● **Your instructions**
Copy out the lines below without any change, starting at the line with "scientific name: Saponaria ocymoides" and ending at the line with "genus: Clusia", with both of those lines included.

•••

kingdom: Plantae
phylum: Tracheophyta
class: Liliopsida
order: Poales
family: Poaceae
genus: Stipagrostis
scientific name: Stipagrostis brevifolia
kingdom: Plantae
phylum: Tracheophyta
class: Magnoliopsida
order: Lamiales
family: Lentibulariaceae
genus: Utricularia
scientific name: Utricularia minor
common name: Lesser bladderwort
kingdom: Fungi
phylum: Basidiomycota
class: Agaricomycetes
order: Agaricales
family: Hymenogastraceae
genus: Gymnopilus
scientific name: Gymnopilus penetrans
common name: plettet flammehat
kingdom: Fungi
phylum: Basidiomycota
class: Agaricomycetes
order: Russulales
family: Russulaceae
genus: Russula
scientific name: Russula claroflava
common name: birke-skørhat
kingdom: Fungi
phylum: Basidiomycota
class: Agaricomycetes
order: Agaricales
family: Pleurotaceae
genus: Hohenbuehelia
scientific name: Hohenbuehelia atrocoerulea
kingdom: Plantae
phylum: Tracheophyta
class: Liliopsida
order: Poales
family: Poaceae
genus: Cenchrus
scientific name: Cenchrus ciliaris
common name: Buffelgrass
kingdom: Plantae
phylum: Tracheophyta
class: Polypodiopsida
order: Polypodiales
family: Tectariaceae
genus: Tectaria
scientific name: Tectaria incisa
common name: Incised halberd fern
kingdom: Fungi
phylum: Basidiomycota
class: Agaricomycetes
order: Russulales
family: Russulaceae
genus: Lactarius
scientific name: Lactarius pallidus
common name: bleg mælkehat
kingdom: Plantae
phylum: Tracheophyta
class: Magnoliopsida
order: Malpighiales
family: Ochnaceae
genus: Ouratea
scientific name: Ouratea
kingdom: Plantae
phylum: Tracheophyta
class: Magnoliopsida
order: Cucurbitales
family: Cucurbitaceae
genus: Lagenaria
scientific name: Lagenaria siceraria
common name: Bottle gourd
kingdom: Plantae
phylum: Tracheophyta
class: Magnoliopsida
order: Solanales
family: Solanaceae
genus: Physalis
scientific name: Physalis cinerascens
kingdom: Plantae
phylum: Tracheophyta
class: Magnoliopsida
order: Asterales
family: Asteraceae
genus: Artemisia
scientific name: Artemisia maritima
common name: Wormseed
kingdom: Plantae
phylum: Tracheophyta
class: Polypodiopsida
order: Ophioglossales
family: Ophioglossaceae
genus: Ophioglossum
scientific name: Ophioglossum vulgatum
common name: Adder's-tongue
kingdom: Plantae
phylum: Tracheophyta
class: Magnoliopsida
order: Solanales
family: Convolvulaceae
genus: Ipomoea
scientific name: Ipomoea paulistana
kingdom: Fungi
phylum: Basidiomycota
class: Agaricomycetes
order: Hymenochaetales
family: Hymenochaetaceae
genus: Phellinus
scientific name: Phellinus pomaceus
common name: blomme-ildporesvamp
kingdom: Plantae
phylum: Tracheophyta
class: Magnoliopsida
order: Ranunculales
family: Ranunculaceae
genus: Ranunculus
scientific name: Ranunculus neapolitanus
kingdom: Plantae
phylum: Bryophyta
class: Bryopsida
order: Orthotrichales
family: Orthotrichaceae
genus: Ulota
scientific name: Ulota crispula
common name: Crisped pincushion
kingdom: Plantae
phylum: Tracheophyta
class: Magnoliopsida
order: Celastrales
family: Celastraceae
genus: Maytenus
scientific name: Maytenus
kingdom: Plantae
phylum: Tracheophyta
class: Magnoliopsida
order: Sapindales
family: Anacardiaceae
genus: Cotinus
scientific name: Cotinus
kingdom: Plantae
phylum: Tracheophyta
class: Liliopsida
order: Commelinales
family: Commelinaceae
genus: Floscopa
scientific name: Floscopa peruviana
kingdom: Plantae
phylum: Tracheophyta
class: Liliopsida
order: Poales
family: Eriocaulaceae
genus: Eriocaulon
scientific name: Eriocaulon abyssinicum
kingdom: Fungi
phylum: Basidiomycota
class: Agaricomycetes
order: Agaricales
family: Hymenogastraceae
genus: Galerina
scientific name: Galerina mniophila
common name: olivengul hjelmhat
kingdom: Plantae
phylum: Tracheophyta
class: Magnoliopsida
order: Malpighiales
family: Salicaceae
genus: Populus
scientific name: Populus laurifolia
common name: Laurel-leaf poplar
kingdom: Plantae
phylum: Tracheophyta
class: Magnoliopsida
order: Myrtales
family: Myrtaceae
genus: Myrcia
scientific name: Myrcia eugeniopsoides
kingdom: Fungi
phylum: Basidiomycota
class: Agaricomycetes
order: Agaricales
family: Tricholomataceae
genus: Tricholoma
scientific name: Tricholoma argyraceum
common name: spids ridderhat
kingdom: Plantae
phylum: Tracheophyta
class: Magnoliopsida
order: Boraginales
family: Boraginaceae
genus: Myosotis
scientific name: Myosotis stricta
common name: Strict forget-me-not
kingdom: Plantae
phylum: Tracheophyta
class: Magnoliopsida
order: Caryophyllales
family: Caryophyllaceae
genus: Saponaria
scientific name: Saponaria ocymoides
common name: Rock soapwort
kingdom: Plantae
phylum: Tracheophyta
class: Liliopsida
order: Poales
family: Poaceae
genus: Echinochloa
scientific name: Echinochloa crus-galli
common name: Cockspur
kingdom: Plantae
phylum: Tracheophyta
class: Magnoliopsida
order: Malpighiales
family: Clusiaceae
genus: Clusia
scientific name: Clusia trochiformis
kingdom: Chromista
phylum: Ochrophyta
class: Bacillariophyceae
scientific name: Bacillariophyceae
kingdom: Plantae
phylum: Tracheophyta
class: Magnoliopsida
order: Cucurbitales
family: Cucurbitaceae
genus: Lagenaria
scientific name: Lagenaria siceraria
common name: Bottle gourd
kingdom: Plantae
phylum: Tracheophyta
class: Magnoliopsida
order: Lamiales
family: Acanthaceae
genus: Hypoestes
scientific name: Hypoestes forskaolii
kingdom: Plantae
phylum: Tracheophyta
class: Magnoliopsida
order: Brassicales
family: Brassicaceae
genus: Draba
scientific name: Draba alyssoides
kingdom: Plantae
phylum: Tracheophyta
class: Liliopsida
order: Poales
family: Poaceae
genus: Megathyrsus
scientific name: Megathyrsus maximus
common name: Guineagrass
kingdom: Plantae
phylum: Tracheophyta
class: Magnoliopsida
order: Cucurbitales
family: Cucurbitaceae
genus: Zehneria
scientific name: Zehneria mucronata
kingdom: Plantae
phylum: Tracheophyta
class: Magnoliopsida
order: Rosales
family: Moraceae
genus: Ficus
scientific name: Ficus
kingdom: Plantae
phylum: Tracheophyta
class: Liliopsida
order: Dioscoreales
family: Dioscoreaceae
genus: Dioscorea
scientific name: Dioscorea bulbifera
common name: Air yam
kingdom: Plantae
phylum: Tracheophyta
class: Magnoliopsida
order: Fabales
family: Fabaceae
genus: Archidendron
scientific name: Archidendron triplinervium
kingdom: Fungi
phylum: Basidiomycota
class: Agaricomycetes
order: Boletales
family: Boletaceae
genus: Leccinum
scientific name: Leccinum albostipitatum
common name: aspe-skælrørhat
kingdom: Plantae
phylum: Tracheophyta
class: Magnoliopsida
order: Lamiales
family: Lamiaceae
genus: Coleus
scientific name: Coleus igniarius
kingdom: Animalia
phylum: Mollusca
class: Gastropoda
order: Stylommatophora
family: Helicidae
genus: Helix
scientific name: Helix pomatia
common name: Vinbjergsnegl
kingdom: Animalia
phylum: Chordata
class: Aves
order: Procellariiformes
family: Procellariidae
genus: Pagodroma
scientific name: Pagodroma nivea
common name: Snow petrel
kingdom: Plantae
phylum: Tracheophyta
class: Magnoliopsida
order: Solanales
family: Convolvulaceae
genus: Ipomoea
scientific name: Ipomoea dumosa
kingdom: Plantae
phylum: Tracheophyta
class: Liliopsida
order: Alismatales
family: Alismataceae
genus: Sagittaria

•••

● **Correct response**
scientific name: Saponaria ocymoides
common name: Rock soapwort
kingdom: Plantae
phylum: Tracheophyta
class: Liliopsida
order: Poales
family: Poaceae
genus: Echinochloa
scientific name: Echinochloa crus-galli
common name: Cockspur
kingdom: Plantae
phylum: Tracheophyta
class: Magnoliopsida
order: Malpighiales
family: Clusiaceae
genus: Clusia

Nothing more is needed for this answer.